Was hinter der amerikanischen Paranoia steckt, hat Michael Moore vor zehn Jahren herausgearbeitet und veranschaulicht: Das schlechte Gewissen.

Als der Nachrichtenstand vor einer Woche nur die vollständige Überwachung unserer privaten Telekommunikation hergab, gaben sich Mitglieder unserer Regierung "pragmatisch". Terrorabwehr. Einige im Kanzleramt dachten vielleicht, "unsere Bürger bespitzeln wir immer noch selbst!". Jetzt allerdings wissen sie von ihrer eigenen Überwachung und jetzt verleihen sie den Enthüllungen den Rang eines Eklats.

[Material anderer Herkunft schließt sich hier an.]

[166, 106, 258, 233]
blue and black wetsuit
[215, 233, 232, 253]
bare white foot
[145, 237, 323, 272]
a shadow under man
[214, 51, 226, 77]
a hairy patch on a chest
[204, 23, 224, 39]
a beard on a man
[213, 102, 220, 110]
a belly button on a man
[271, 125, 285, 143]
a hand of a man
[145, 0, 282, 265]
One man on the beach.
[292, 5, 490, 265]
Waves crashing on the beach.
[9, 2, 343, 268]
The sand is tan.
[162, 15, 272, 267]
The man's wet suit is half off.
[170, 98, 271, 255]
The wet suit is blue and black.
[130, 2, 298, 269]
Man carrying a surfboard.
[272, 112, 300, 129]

Unsere Regierung hat mit ihren Verfassungsbrüchen ihr Volk bereits verraten (Bundestrojaner, ESM, die Akzeptanz von Vertragsbrüchen, die Politik der EZB). Ich schließe mich ihrer Empörung deshalb nicht an. Vielmehr hatten wir Grund, den "Dunkelgremien" Schäubles mit eigener Aufklärung etwas nachzuhelfen.

Einerseits heißt es "Terrorfahndung", andererseits ist das Finanzzentrum Frankfurt ein Angriffsschwerpunkt. Hier könnte man denken: Dann steht die NSA doch auf der richtigen Seite? In den USA hat man schon Banker in Handschellen gesehen, bei uns noch nicht. Oder Steuerhinterziehung, Terrorfinanzierung, Geldwäsche - in der EU wird ja längst nicht jedes große Verbrechen verfolgt.

Warum genau fühlen sich manche EU-Politiker so empfindlich getroffen - haben sie was zu verbergen?

2 Kommentare:

  1. Anonym8.7.13

    Obschon kein Techniker, geschweige denn Ingenieur, verfolge ich diesen Blog gern und durchaus mit Gewinn - wie z.B. diesen Artikel.

    Gruß und danke, Frank Fischer.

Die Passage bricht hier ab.